Know Your services, know how they will fail, and know how to recover!
The AWS Standard Simple Queue Service (SQS) is a good example. It is a good Event Driven Architecture component for many use cases. To build with SQS, you need to know how to configure the Visibility Timeout, which determines the time delay from a message being sent to a receiver (e.g. AWS Lambda) and the message becoming available for processing a second or subsequent time. If you set this value too low, the same message will be processed multiple times, which may cause problems if your processing code or downstream consumers are not idempotent (able to process duplicate messages without causing side effects). The following diagram shows how this timer works in the lifecycle of an SQS message with SQS pollers that read from the queue.

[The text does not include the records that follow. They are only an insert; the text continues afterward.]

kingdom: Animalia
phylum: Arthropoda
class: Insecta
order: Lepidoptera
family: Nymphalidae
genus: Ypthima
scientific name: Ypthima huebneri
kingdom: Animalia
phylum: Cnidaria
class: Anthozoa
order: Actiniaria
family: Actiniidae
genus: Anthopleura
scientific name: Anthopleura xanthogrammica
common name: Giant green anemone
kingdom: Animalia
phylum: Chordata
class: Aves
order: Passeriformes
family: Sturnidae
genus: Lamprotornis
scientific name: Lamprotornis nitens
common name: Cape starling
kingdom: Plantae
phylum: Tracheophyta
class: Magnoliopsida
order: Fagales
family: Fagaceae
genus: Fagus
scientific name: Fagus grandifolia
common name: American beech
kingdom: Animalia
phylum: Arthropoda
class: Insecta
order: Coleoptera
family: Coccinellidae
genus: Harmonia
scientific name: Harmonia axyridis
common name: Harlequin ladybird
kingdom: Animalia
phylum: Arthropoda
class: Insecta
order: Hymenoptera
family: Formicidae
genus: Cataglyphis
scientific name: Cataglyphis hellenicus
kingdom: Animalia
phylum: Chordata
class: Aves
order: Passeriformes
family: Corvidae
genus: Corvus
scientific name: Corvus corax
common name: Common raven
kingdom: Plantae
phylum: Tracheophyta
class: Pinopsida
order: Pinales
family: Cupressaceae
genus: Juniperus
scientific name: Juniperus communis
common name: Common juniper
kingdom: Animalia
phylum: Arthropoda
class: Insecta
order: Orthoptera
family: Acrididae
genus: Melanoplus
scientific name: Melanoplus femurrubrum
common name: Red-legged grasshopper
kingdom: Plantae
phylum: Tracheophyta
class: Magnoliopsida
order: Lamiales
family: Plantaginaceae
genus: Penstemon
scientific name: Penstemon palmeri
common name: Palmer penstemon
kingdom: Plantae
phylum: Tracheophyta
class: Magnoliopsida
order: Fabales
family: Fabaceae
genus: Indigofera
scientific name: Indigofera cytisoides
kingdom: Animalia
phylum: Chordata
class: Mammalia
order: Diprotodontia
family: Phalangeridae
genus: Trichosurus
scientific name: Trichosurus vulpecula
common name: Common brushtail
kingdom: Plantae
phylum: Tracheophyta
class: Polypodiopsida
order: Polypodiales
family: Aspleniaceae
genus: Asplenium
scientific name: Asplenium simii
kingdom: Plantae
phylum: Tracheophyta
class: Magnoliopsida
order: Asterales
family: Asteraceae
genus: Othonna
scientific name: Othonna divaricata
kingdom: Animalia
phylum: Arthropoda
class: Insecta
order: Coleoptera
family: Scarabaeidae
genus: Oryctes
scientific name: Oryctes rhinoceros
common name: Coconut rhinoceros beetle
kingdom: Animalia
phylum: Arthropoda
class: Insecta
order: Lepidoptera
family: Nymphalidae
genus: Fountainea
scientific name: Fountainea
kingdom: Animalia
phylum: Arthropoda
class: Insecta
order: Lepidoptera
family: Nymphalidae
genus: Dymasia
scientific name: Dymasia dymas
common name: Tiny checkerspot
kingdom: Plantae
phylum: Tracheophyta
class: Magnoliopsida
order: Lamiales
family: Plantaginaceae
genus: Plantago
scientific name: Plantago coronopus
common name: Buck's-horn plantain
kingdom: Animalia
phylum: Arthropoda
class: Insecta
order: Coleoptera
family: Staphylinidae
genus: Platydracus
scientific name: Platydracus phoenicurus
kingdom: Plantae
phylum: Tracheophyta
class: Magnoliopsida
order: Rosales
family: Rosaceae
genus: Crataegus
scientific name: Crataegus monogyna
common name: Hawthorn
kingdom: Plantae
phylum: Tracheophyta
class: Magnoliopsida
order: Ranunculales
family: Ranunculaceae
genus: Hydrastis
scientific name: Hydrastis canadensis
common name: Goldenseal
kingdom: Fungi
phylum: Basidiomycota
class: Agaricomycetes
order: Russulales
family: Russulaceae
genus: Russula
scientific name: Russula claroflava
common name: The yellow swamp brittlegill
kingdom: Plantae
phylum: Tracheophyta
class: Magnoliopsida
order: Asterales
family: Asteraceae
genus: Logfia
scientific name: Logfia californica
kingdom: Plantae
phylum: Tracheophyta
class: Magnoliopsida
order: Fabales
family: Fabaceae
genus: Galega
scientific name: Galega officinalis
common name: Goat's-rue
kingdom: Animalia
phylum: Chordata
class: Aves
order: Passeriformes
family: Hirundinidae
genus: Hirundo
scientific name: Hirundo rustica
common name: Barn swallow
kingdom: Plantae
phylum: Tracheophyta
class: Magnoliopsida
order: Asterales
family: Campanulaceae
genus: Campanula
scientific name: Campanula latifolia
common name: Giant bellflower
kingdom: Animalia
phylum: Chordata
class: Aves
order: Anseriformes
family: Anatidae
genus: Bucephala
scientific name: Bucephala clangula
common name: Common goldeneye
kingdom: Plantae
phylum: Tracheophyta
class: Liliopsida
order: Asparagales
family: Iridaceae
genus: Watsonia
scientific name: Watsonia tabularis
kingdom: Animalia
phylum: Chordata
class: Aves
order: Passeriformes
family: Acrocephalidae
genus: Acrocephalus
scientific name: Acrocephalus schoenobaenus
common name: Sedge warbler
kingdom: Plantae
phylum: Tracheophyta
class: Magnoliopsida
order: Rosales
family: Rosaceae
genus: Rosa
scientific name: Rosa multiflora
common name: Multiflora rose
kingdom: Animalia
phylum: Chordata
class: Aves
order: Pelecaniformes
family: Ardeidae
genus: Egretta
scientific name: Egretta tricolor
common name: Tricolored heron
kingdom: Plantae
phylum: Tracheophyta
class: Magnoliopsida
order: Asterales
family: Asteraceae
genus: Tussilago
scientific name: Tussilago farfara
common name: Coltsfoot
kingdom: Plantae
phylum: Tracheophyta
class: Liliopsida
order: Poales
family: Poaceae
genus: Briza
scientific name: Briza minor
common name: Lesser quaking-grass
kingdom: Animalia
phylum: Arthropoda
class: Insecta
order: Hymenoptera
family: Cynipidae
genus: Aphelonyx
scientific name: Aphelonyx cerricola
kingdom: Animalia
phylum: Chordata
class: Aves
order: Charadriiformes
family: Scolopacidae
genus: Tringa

If you set the Visibility Timeout too small, your messages will be processed more than once. The correct value for this configuration item depends on the processing time you expect for the message receiver. If you are interacting with a downstream service, you will need to take into consideration the latency of that destination. Latency is the most important metric to understand when building Serverless solutions. It is the One that causes unexpected problems. Typically you set the value to the maximum processing time for your message.
With Serverless you trade infrastructure and operational complexity with service configuration. From this example you can see how important it is to understand how to configure the services you use, and why you need to Know Your services!